Townsend Harris (1804–1878) was a successful New York City merchant and minor politician, and the first United States Consul General to Japan. He negotiated the "Harris Treaty" between the U.S. and Japan.
Harris was born in Sandy Hill, in Washington County in upstate New York. He moved early to New York City, where he became a successful merchant and importer from China.
In 1846 Harris joined the New York City Board of Education, serving as its president from 1846-48. He founded the Free Academy of the City of New York, which later became the City College of New York, to provide education to the city's working people.
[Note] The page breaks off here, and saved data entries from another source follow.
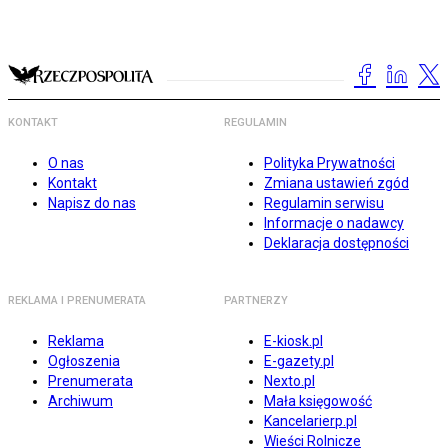
KONTAKT
REGULAMIN
O nas
Polityka Prywatności
Kontakt
Zmiana ustawień zgód
Napisz do nas
Regulamin serwisu
Informacje o nadawcy
Deklaracja dostępności
REKLAMA I PRENUMERATA
PARTNERZY
Reklama
E-kiosk.pl
Ogłoszenia
E-gazety.pl
Prenumerata
Nexto.pl
Archiwum
Mała księgowość
Kancelarierp.pl
Wieści Rolnicze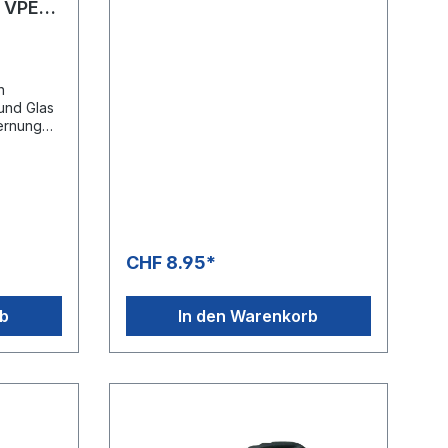
l VPE=1
n
und Glas
ernung
atten
toklav)
CHF 8.95*
rb
In den Warenkorb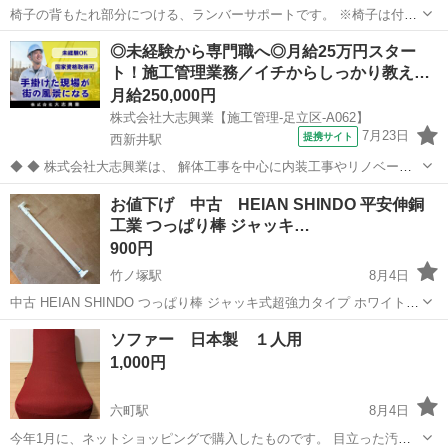
椅子の背もたれ部分につける、ランバーサポートです。 ※椅子は付い
ておりません。 バネがついていて、背中にフィットし、猫背などを解
東京
足立区
北千住駅
椅子
テレワーク
◎未経験から専門職へ◎月給25万円スター
消してくれます。 購入したサイトの写真はこちらになります。 [楽天]
ト！施工管理業務／イチからしっかり教え…
#Rakutenic...
月給250,000円
株式会社大志興業【施工管理-足立区-A062】
7月23日
提携サイト
西新井駅
◆ ◆ 株式会社大志興業は、 解体工事を中心に内装工事やリノベーシ
ョン工事まで幅広く手掛ける総合建設企業です。 住宅・店舗・ビルな
東京
足立区
西新井駅
その他
お値下げ 中古 HEIAN SHINDO 平安伸銅
ど多様な現場に対応し、解体から施工、廃棄物処理まで一貫して行っ
工業 つっぱり棒 ジャッキ…
ています。 20代～40代の...
900円
竹ノ塚駅
8月4日
中古 HEIAN SHINDO つっぱり棒 ジャッキ式超強力タイプ ホワイト
幅75~120cm 耐荷重50~30kg パイプ直径3cm RTW-75A 平安伸銅工業
東京
足立区
竹ノ塚駅
収納家具
ソファー 日本製 １人用
【サイズ】幅75~120×高7×奥行4cm【取付幅】7...
1,000円
六町駅
8月4日
今年1月に、ネットショッピングで購入したものです。 目立った汚れ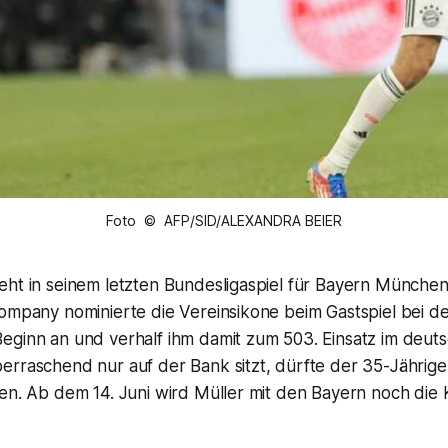
Foto © AFP/SID/ALEXANDRA BEIER
ht in seinem letzten Bundesligaspiel für Bayern München i
Kompany nominierte die Vereinsikone beim Gastspiel bei d
eginn an und verhalf ihm damit zum 503. Einsatz im deut
erraschend nur auf der Bank sitzt, dürfte der 35-Jährige
ten. Ab dem 14. Juni wird Müller mit den Bayern noch di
A city high school bearing Harris's name, Townsend Harris High School, soon emerged as a separate entity out of the Free Academy's secondary-level curriculum; the school survived until 1942 (when Fiorello LaGuardia closed it because of budget constraints), and it was re-created in 1984 as a public magnet school for the humanities.
In 1855 President Franklin Pierce named Harris Consul General to Japan, and Harris became on his arrival in 1856 the first American diplomat to reside in Japan. After two years of negotiation marked by deadlock and cultural clashes, he successfully negotiated the "Treaty of Peace and Commerce," or the Harris Treaty, in 1858, securing trade between the U.S. and Japan and paving the way for greater Western influence in Japan's economy and politics. He returned to the U.S. in 1861.
Harris was portrayed by John Wayne in the 1958 movie The Barbarian and the Geisha , directed by John Huston. Its plot, dealing with a love affair between Harris and a Japanese woman, is substantially fictional.